Can we get more clarity on what this parternrship involved? While I understand why this can be considered as a first step towards the binary packages making it to cache.nixos.org, it still isn’t clear to me why the foundation and the SC had to be involved on a matter involving a third party cache (cache.flox.dev).

As a bonus to why this feels weird, the only mention of Nix on the Nvidia announcement points to the unofficial wiki instead of wiki.nixos.org.

4 Likes

Yes, you are right, to trigger the substitution of cuda enabled packages, nixpkgs needs to be configured to evaluate to pacakges with cuda enabled.
When using Flox this is already done for pacakges in the flox-cuda/* catalog, nix users need to set this accordingly.
We’ll update the docs, thanks for flagging!

1 Like

To avoid the cross reference, the same instructions as for the nix-community cache apply:

Mind that flox tracks nixpkgs’ “nixos-unstable” channel in github:flox/nixpkgs, so if evaluations of your nixpkgs reference differ (i.e. revisions that are not yet built by flox) you might need to follow github:flox/nixpkgs/unstable.

1 Like

It’s a legal requirement on NVIDIAs side. They have agreements with customers that there is someone that is legal liable. So when they allow other vendors to ship their software they need to be liable as well. In particular they want a for-profit company that can be sued in case something goes wrong with the packaging.

4 Likes

Definitely. Two reasons (and I’ll keep it short :sweat_smile:).
First, I’m a big believer in open, transparent collaboration with the community. As soon as this started to look real, I wanted the right folks looped in Foundation, SC, the Nix CUDA team so we could include their opinions and ship something that actually works for users. Where possible, we set Flox up to carry the legal/financial/infra lift so the first step would be easy for everyone else. In my mind this is also the beta testing grounds for future plans around working with orgs/community. (As always all feedback welcome!)
Second, when a company the size of NVIDIA puts an “official” stamp on something, it can create pressure on the ecosystem. We have to be thoughtful about that. Bringing the community groups in early kept us aligned, avoided surprises for the CUDA team, and made them true partners in the work (they did a ton).
Hope that gives a clearer view into my thinking.

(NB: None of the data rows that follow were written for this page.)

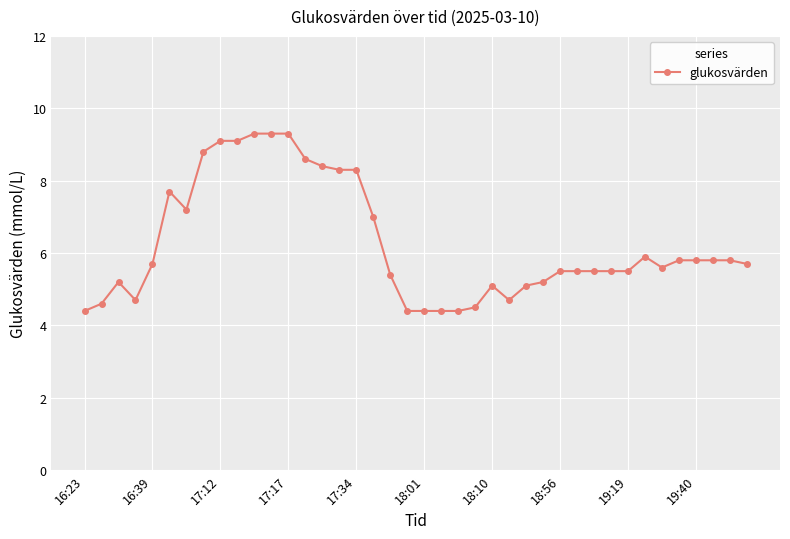

True or false: the data has more than 0 interior local peaks.

True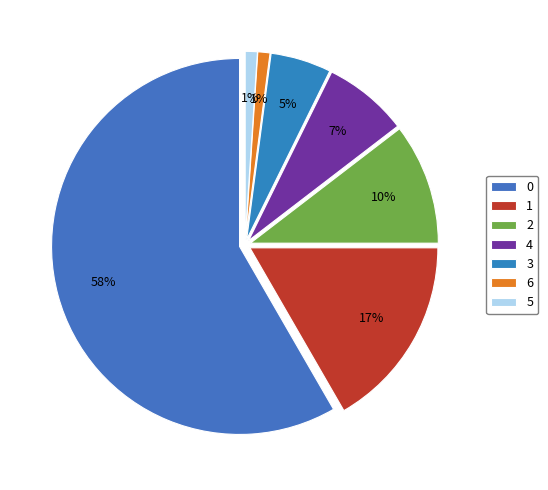

To the nearest percent, what percentage of the pie is 3?

5%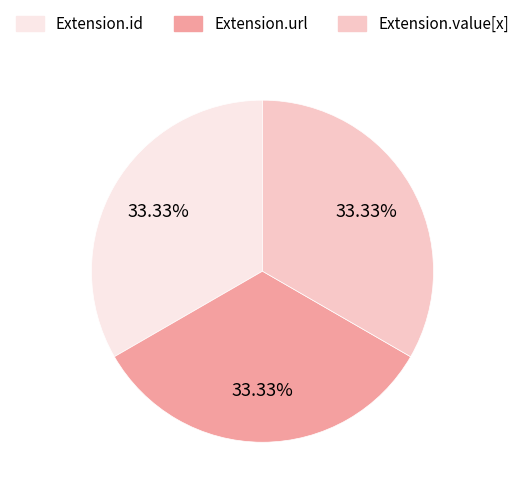

Is there a majority slice in this chart?

No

Also, great catch on the link. I just asked them to change that.

12 Likes

I must say, @ron , when you came up on the scene and was suddenly inducted into Foundation, I was sceptical on why an outsider is given such prominence.

While I have reservations about flox in particular, having you around has helped the community and I’m thankful about the way this particular task was accomplished. Well done!

2 Likes

Means a lot @payas, thanks.

2 Likes

Thank you for the succinct reply.

Having re-read the roles of the Foundation and SC’s, I think it aligns 100% with what you wrote. Under this light, I agree it is a good idea to get people involved early on in the process.

I had missed how much focus the board and the SC is supposed to give to partnerships with the private sector according to their responsibilites, hence my initial question.

This is what tripped me up initially, why the foundation had to be involved if things would be taken care of by Flox. Mic92’s comment answered this for me and your point on making the first step easier also makes sense given this context.

Agreed. I think Serge put it nicely, this is a political advancement, both for Flox and the Foundation.

It does, again thank you.

3 Likes

Shouldn’t this be added to CUDA - NixOS Wiki?

2 Likes